Demand particularly fell earlier in the year after the country went into lockdown, with manufacturers having no one to buy their goods. Back in September, the Manufacturers Association of Nigeria [MAN] complained that the inventory of goods left unsold reached N402.4 billion.
Supply did not fare better. Companies had trouble getting their goods across, with the supply chains disrupted by the government measures to curb the spread of the deadly coronavirus. Nigeria’s Purchasing Managers’ Index [PMI] for the manufacturing industry fell to 42 points in Q2 2020, a 25% quarterly decline. The non-manufacturing PMI had a 45% quarterly decline to 31 points. Combined, the PMI for both manufacturing and non-manufacturing index fell to a four-year low.

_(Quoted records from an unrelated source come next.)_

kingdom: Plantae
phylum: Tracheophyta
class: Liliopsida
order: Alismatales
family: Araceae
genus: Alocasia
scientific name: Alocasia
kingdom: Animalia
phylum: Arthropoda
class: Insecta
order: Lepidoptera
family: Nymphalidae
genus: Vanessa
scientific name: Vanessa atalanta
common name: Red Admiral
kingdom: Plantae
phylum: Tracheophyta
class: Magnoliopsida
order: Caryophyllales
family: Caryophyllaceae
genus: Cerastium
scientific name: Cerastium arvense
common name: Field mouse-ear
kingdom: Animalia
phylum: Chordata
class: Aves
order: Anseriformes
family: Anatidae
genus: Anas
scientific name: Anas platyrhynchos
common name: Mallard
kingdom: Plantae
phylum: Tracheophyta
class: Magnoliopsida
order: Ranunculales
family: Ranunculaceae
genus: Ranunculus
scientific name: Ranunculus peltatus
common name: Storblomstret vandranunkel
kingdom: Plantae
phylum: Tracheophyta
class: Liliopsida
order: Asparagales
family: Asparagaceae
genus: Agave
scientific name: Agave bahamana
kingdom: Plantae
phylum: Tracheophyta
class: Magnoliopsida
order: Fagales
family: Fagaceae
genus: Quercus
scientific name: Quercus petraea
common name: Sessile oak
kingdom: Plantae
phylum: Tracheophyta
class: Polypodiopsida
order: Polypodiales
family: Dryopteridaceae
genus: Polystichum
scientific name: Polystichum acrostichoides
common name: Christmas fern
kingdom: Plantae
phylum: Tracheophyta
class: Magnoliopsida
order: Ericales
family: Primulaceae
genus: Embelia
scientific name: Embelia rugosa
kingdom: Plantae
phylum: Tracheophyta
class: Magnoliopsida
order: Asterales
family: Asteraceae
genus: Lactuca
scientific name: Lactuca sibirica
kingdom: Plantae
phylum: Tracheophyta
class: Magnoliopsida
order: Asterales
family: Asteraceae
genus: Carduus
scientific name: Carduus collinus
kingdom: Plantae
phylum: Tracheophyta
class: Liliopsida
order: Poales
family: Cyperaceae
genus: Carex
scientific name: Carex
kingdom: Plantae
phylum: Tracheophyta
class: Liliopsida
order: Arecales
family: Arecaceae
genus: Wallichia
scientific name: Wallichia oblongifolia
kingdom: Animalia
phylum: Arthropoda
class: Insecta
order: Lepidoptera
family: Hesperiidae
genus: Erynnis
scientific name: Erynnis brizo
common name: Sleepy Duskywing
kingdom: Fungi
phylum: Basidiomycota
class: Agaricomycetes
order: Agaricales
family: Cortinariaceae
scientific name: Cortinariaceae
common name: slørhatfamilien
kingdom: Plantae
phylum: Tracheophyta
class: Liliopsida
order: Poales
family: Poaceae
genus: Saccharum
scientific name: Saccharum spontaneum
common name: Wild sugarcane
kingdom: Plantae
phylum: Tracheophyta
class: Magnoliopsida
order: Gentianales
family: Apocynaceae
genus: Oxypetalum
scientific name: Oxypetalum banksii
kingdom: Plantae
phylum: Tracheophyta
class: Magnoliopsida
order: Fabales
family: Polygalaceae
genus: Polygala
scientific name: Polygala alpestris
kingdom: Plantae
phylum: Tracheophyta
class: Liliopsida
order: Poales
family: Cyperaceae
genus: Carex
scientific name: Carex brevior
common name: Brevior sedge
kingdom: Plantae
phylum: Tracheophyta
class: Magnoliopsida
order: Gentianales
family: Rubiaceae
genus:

Different sectors suffered the effects of the pandemic to varying extents. While agriculture enjoyed a 1.6%, year-on-year growth, most suffered declines in Q2 2020. The industrial sector suffered a 12.1% decline and the services sector fell by 6.8%. In the industrial sector, construction fell by 32% and mining and quarrying fell by 7%. In the services sector, transportation and storage declined by 49% while accommodation and food sector fell by 40%. Also within the services sector, sub-sectors with year-on-year declines include: real estate [22%], trade [17%], education [24%], and the professional, scientific, and technical services [15%].
PwC observed that this negative economic fortunes might make Nigeria less attractive to foreign investors looking for profitable environments to do business. This effect is expected to birth an effect of its own: an intensification of the downside risk to growth in the near future.
The report also predicts that this will increase poverty levels and increase the rate of unemployment which it had earlier predicted in its September report to reach 30% by year-end.